Voici dix ans, j’ai eu l’occasion de m’entretenir avec le célèbre réalisateur hongkongais Peter Ho-sun Chan, auteur de The Warlord et de Comrades: Almost a Love Story. Lors de cette interview, il m’a affirmé envier beaucoup le public coréen : « Les Coréens sont des spectateurs avisés. Ils ont le goût sûr et savent apprécier la qualité et la nouveauté ».

Avec le temps, l’audience du septième art s’est encore accrue et compte toujours plus de séniors cinéphiles. Au vu du remarquable succès de productions telles que Train to Busan, mais aussi de l’attrait d’œuvres indépendantes plus modestes comme Lost to Shame, le cinéma participe désormais en Corée d’une certaine diversité culturelle que l’on ne retrouve pas toujours, notamment lorsque les films de Hollywood se taillent la part du lion au détriment de la production nationale.

Le cinéaste Lee Joon-ik et les principaux acteurs de son film TheThrone (Sado), à la rencontre du public lors d’une manifestation enplein air du 20ème BIFF qui avait lieu du 1er au 10 octobre 2015.

Mon cas particulier

Quand j’ai commencé à vivre en Corée, en 1997, je ne savais quasiment rien du cinéma coréen, mais quelques semaines après mon arrivée, j’ai assisté au deuxième Festival international du film de Busan et l’enthousiasme que j’y ai senti dans le public m’a bouleversé au point de me donner le frisson. Je n’ai depuis manqué aucune des éditions suivantes et me consacre au septième art coréen que j’enseigne et analyse dans mes critiques.

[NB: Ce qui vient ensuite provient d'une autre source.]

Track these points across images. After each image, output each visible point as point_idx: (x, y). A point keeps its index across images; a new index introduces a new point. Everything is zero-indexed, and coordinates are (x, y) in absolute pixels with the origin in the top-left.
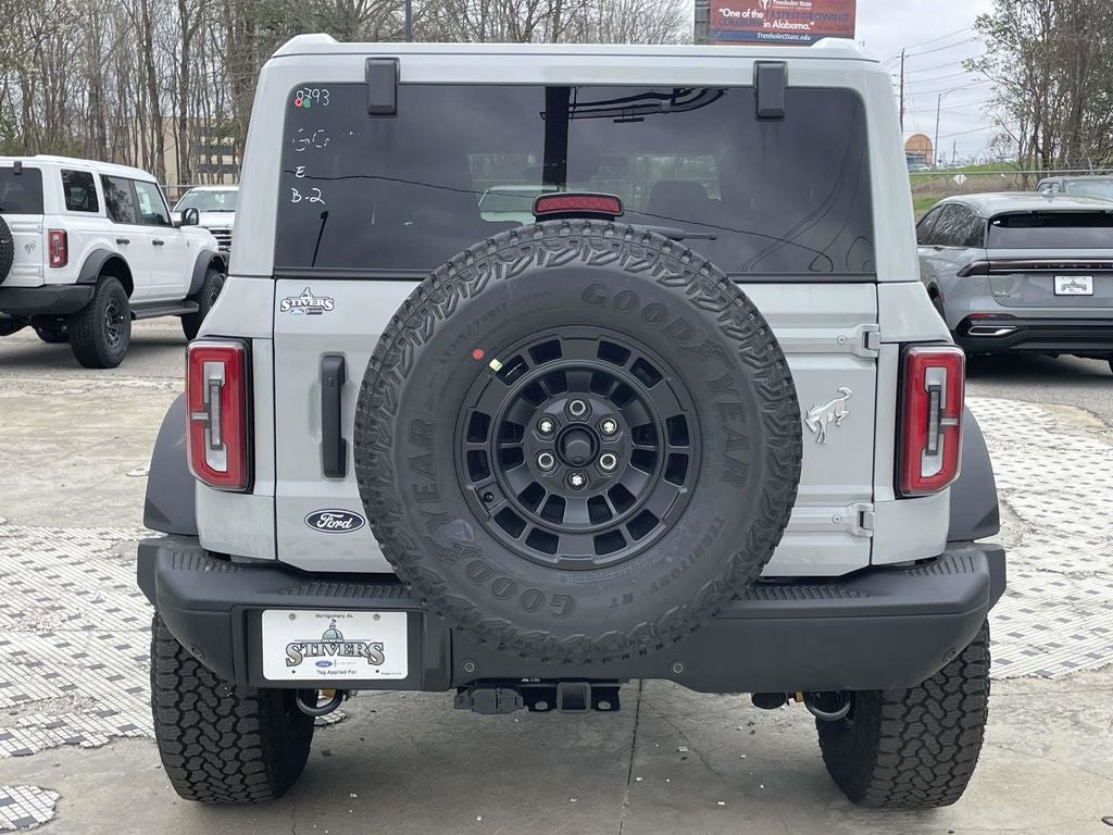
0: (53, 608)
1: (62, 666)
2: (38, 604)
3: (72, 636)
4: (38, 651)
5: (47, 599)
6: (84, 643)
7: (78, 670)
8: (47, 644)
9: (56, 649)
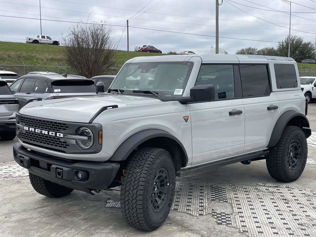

Il arrive que l’on me demande quel film a particulièrement suscité cette vocation, alors qu’en réalité, elle ne m’est pas venue d’une œuvre donnée, mais de la découverte que j’ai faite à Busan de toute la culture qui entoure le cinéma et de tous les dialogues animés auquel il donne lieu.

De même, on pourrait être tenté de s’interroger sur l’origine du remarquable dynamisme dont fait preuve le cinéma coréen actuel, mais je pense qu’il convient de voir plus loin que les films et les cinéastes eux-mêmes, car c’est cette remarquable cinéphilie qui se trouve à la base de tout. Elle est d’une telle vitalité qu’elle crée forcément les conditions d’une production nationale dynamique, ce qui démontre l’absolue nécessité de reconnaître son importance et d’assurer sa continuité.